__WHAT TO DO__
Print every line of the data below without any change.

** Opening DATA SUPPLIED block **

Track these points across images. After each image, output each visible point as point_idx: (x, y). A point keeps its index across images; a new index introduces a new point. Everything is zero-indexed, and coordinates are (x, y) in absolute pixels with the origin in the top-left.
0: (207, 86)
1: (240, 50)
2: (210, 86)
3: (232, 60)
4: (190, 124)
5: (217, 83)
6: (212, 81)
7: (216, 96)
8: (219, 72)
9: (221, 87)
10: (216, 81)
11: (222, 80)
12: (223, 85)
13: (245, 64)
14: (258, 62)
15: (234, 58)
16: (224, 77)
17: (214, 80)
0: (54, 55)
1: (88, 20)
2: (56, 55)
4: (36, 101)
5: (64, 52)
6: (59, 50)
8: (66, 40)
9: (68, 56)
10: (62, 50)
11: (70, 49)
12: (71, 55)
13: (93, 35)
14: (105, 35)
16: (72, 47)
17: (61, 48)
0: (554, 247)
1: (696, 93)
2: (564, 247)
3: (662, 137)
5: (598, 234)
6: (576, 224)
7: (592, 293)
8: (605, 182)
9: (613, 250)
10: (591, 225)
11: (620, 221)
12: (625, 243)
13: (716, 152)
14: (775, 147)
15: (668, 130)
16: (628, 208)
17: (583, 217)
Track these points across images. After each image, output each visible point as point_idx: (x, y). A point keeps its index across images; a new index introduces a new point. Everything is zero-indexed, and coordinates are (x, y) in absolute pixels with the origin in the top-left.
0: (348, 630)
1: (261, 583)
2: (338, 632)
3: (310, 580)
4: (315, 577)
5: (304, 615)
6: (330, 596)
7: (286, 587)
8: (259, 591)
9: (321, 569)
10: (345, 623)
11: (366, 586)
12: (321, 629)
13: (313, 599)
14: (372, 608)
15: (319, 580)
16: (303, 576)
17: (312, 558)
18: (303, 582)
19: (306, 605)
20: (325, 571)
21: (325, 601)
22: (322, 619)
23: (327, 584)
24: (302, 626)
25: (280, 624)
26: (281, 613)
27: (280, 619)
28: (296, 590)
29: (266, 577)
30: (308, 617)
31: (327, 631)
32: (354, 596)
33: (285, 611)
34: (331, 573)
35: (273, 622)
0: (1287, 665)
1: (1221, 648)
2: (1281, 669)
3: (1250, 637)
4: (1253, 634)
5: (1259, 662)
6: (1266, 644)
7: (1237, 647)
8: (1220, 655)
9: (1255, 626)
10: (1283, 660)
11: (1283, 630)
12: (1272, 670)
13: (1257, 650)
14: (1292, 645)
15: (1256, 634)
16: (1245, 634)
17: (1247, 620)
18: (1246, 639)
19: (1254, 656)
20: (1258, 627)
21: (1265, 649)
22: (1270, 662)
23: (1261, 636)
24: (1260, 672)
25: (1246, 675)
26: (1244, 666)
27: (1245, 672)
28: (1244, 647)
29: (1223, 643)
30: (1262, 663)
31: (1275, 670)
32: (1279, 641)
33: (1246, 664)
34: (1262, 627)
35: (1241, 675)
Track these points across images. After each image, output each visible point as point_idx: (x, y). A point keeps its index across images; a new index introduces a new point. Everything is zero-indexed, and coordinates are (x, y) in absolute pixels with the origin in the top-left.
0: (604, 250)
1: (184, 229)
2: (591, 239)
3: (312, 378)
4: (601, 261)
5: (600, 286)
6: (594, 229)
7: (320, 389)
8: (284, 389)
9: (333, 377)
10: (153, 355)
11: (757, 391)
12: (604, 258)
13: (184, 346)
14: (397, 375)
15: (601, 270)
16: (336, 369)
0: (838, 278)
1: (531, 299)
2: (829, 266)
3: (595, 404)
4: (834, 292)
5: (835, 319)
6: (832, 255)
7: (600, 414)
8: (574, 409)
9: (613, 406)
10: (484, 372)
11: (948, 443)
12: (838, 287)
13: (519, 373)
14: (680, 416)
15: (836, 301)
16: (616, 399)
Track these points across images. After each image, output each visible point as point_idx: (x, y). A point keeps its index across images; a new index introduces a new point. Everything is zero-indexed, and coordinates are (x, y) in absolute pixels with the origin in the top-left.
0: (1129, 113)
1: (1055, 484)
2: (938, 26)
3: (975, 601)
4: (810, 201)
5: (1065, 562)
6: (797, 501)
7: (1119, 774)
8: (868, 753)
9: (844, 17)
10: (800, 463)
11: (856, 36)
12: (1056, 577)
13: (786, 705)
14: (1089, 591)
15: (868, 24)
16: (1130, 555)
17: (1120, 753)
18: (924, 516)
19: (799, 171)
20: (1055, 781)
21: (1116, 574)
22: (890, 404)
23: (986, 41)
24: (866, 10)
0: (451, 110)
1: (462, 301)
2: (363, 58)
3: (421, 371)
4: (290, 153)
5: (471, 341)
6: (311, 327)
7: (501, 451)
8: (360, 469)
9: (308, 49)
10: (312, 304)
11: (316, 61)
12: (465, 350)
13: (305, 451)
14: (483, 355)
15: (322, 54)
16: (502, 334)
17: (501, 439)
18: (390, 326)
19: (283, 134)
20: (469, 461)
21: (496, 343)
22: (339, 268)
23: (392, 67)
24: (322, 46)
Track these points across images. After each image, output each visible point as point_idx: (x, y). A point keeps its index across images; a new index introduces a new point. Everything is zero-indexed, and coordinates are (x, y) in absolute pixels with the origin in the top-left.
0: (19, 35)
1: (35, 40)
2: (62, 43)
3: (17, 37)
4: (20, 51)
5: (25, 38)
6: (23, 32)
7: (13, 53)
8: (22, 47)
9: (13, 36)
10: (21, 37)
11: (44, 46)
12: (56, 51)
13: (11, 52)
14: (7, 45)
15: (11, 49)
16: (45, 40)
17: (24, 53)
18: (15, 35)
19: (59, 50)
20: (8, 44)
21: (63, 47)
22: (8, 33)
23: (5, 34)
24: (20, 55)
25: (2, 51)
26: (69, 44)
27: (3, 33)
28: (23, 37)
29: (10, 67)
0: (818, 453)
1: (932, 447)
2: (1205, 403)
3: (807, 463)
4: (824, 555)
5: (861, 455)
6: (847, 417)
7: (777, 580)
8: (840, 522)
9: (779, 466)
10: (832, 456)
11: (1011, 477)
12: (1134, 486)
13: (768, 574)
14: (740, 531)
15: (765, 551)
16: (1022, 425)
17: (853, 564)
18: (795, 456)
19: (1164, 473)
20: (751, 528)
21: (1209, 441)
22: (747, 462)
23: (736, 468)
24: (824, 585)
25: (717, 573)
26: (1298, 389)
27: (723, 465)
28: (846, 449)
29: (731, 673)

** Closing DATA SUPPLIED block **

__EXERCISE ANSWER__
Track these points across images. After each image, output each visible point as point_idx: (x, y). A point keeps its index across images; a new index introduces a new point. Everything is zero-indexed, and coordinates are (x, y) in absolute pixels with the origin in the top-left.
0: (207, 86)
1: (240, 50)
2: (210, 86)
3: (232, 60)
4: (190, 124)
5: (217, 83)
6: (212, 81)
7: (216, 96)
8: (219, 72)
9: (221, 87)
10: (216, 81)
11: (222, 80)
12: (223, 85)
13: (245, 64)
14: (258, 62)
15: (234, 58)
16: (224, 77)
17: (214, 80)
0: (54, 55)
1: (88, 20)
2: (56, 55)
4: (36, 101)
5: (64, 52)
6: (59, 50)
8: (66, 40)
9: (68, 56)
10: (62, 50)
11: (70, 49)
12: (71, 55)
13: (93, 35)
14: (105, 35)
16: (72, 47)
17: (61, 48)
0: (554, 247)
1: (696, 93)
2: (564, 247)
3: (662, 137)
5: (598, 234)
6: (576, 224)
7: (592, 293)
8: (605, 182)
9: (613, 250)
10: (591, 225)
11: (620, 221)
12: (625, 243)
13: (716, 152)
14: (775, 147)
15: (668, 130)
16: (628, 208)
17: (583, 217)
Track these points across images. After each image, output each visible point as point_idx: (x, y). A point keeps its index across images; a new index introduces a new point. Everything is zero-indexed, and coordinates are (x, y) in absolute pixels with the origin in the top-left.
0: (348, 630)
1: (261, 583)
2: (338, 632)
3: (310, 580)
4: (315, 577)
5: (304, 615)
6: (330, 596)
7: (286, 587)
8: (259, 591)
9: (321, 569)
10: (345, 623)
11: (366, 586)
12: (321, 629)
13: (313, 599)
14: (372, 608)
15: (319, 580)
16: (303, 576)
17: (312, 558)
18: (303, 582)
19: (306, 605)
20: (325, 571)
21: (325, 601)
22: (322, 619)
23: (327, 584)
24: (302, 626)
25: (280, 624)
26: (281, 613)
27: (280, 619)
28: (296, 590)
29: (266, 577)
30: (308, 617)
31: (327, 631)
32: (354, 596)
33: (285, 611)
34: (331, 573)
35: (273, 622)
0: (1287, 665)
1: (1221, 648)
2: (1281, 669)
3: (1250, 637)
4: (1253, 634)
5: (1259, 662)
6: (1266, 644)
7: (1237, 647)
8: (1220, 655)
9: (1255, 626)
10: (1283, 660)
11: (1283, 630)
12: (1272, 670)
13: (1257, 650)
14: (1292, 645)
15: (1256, 634)
16: (1245, 634)
17: (1247, 620)
18: (1246, 639)
19: (1254, 656)
20: (1258, 627)
21: (1265, 649)
22: (1270, 662)
23: (1261, 636)
24: (1260, 672)
25: (1246, 675)
26: (1244, 666)
27: (1245, 672)
28: (1244, 647)
29: (1223, 643)
30: (1262, 663)
31: (1275, 670)
32: (1279, 641)
33: (1246, 664)
34: (1262, 627)
35: (1241, 675)
Track these points across images. After each image, output each visible point as point_idx: (x, y). A point keeps its index across images; a new index introduces a new point. Everything is zero-indexed, and coordinates are (x, y) in absolute pixels with the origin in the top-left.
0: (604, 250)
1: (184, 229)
2: (591, 239)
3: (312, 378)
4: (601, 261)
5: (600, 286)
6: (594, 229)
7: (320, 389)
8: (284, 389)
9: (333, 377)
10: (153, 355)
11: (757, 391)
12: (604, 258)
13: (184, 346)
14: (397, 375)
15: (601, 270)
16: (336, 369)
0: (838, 278)
1: (531, 299)
2: (829, 266)
3: (595, 404)
4: (834, 292)
5: (835, 319)
6: (832, 255)
7: (600, 414)
8: (574, 409)
9: (613, 406)
10: (484, 372)
11: (948, 443)
12: (838, 287)
13: (519, 373)
14: (680, 416)
15: (836, 301)
16: (616, 399)
Track these points across images. After each image, output each visible point as point_idx: (x, y). A point keeps its index across images; a new index introduces a new point. Everything is zero-indexed, and coordinates are (x, y) in absolute pixels with the origin in the top-left.
0: (1129, 113)
1: (1055, 484)
2: (938, 26)
3: (975, 601)
4: (810, 201)
5: (1065, 562)
6: (797, 501)
7: (1119, 774)
8: (868, 753)
9: (844, 17)
10: (800, 463)
11: (856, 36)
12: (1056, 577)
13: (786, 705)
14: (1089, 591)
15: (868, 24)
16: (1130, 555)
17: (1120, 753)
18: (924, 516)
19: (799, 171)
20: (1055, 781)
21: (1116, 574)
22: (890, 404)
23: (986, 41)
24: (866, 10)
0: (451, 110)
1: (462, 301)
2: (363, 58)
3: (421, 371)
4: (290, 153)
5: (471, 341)
6: (311, 327)
7: (501, 451)
8: (360, 469)
9: (308, 49)
10: (312, 304)
11: (316, 61)
12: (465, 350)
13: (305, 451)
14: (483, 355)
15: (322, 54)
16: (502, 334)
17: (501, 439)
18: (390, 326)
19: (283, 134)
20: (469, 461)
21: (496, 343)
22: (339, 268)
23: (392, 67)
24: (322, 46)
Track these points across images. After each image, output each visible point as point_idx: (x, y). A point keeps its index across images; a new index introduces a new point. Everything is zero-indexed, and coordinates are (x, y) in absolute pixels with the origin in the top-left.
0: (19, 35)
1: (35, 40)
2: (62, 43)
3: (17, 37)
4: (20, 51)
5: (25, 38)
6: (23, 32)
7: (13, 53)
8: (22, 47)
9: (13, 36)
10: (21, 37)
11: (44, 46)
12: (56, 51)
13: (11, 52)
14: (7, 45)
15: (11, 49)
16: (45, 40)
17: (24, 53)
18: (15, 35)
19: (59, 50)
20: (8, 44)
21: (63, 47)
22: (8, 33)
23: (5, 34)
24: (20, 55)
25: (2, 51)
26: (69, 44)
27: (3, 33)
28: (23, 37)
29: (10, 67)
0: (818, 453)
1: (932, 447)
2: (1205, 403)
3: (807, 463)
4: (824, 555)
5: (861, 455)
6: (847, 417)
7: (777, 580)
8: (840, 522)
9: (779, 466)
10: (832, 456)
11: (1011, 477)
12: (1134, 486)
13: (768, 574)
14: (740, 531)
15: (765, 551)
16: (1022, 425)
17: (853, 564)
18: (795, 456)
19: (1164, 473)
20: (751, 528)
21: (1209, 441)
22: (747, 462)
23: (736, 468)
24: (824, 585)
25: (717, 573)
26: (1298, 389)
27: (723, 465)
28: (846, 449)
29: (731, 673)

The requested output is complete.